The dangers are not only happening at the federal level. Information by the university's research project indicates that there have been at least fifty-nine instances of intimidation, targeting, surveillance, or physical attacks directed against judges on the local level in the current year.

Expert Insights on Threat Sources

Specialists state that the intimidation are a result of the language coming from top government officials.

In May, the Global Project Against Hate and Extremism (GPAHE) published a comprehensive report claiming that “malicious and reckless statements from White House allies and supporters coincide with escalating aggressive posts on social media.” It noted “a 54% increase in calls for impeachment and physical intimidation against judges across digital networks from the first two months of this year, the initial period of the president's term.”

Heidi Beirich, the founder of the organization, said: “Trump’s warnings against judges have definitely driven digital abuse at judges and demands for ouster. Attacking the courts is one more step in the administration's advance towards authoritarianism.”

International Authoritarian Tactics

This progression towards autocracy has been well-trodden in recent years in several countries, including by Bukele.

In several years ago, right after starting a new term in the face of constitutional prohibitions, Bukele’s allies in congress voted to dismiss the country’s top prosecutor and several judges on the constitutional court. The judges, who had provoked his ire by rejecting coronavirus measures, were replaced by new appointees hand picked by Bukele.

The action echoed the Hungarian leader's remodeling of Hungary’s court system in 2018; the Turkish president's court cleanups in 2019; and attempts at comparable actions in the Middle Eastern state and Poland.

Weakening Court Autonomy

Analysts say that the threats and rhetorical attacks in the US can be viewed as attempts to weaken court autonomy in a system that offers no easy way for the executive to remove judges Trump disapproves of.

Leonard, an academic at Illinois State University who has studied democratic decline in democracies, said the White House had taken cues from the examples set by authoritarians abroad.

“The administration is looking around at these successes and failures.
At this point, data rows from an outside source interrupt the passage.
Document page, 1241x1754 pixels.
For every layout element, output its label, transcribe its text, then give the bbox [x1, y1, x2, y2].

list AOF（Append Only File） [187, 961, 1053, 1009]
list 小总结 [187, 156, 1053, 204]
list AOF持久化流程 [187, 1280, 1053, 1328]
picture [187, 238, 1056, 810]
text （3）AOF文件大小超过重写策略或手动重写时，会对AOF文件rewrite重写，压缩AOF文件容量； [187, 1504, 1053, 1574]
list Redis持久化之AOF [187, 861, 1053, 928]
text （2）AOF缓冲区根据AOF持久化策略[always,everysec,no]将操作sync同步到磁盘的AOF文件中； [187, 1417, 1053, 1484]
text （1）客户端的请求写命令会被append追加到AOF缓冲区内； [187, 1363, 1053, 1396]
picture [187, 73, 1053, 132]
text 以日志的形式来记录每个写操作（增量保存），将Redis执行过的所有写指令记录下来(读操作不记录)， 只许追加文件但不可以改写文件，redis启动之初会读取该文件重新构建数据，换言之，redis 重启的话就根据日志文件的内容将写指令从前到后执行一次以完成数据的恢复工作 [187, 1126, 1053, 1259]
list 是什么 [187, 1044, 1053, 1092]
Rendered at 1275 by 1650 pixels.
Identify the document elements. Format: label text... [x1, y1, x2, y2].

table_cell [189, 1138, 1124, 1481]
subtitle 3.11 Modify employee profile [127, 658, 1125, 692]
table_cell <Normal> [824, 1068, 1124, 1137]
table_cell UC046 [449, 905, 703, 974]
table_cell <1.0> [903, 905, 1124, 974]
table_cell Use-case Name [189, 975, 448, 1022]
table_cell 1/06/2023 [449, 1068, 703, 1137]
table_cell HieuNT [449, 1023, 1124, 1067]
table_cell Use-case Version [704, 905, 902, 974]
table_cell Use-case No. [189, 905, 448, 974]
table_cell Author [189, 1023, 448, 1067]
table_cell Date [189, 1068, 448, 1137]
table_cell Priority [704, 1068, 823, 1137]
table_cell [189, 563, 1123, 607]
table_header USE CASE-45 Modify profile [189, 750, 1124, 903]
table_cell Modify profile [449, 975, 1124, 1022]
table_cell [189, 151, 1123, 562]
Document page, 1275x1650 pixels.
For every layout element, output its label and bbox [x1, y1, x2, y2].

They know they’re not going to be able to pass any legislation that would undermine the courts,” she said.

Pointing to examples such as the advisor's persistent assertions of broad executive power, she added: “They openly criticize the courts by stating over and over that it is not a co-equal branch in the government structure.

“They continue to redefine the debate by emphasizing their argument that the executive has more power than this judicial branch, which is not how checks and balances work.”

The professor said: “Justices' sole safeguard is public trust in the legitimacy of their ability to make those rulings. Individual threats on top of eroding institutional legitimacy may make judges think twice about judgments that go against the current administration, which is, of course, massively problematic for court oversight and for democracy.”

Intimidation Tactics

Kim Lane Scheppele, professor of sociology and international affairs at Princeton University, has documented the use of “autocratic legalism” by the likes of Orbán and the Russian, and has warned about rising dangers to judges in the US.

She pointed to a series of termed “pizza doxxings” recently, in which judges have received unwanted pizza deliveries with the customer listed as Daniel Anderl, the son of Judge Esther Salas, who was murdered at the residence in 2020 by a assailant targeting Salas.

“Everyone understands what it means. ‘Your address is known. You are a target,’” Scheppele said.

“Federal judges are protected by the presidential protection and the federal police. And these are dedicated law enforcement that are placed institutionally inside the Department of Justice. And Pam Bondi has been spearheading the attacks on federal judges.”

Administration Aims

On the government's aims, the expert said that “impeaching a federal judge is highly not going to happen because it’s very difficult to do. {Right now|Currently

James Morris
James Morris

A seasoned poker strategist with over a decade of experience in high-stakes tournaments and online play.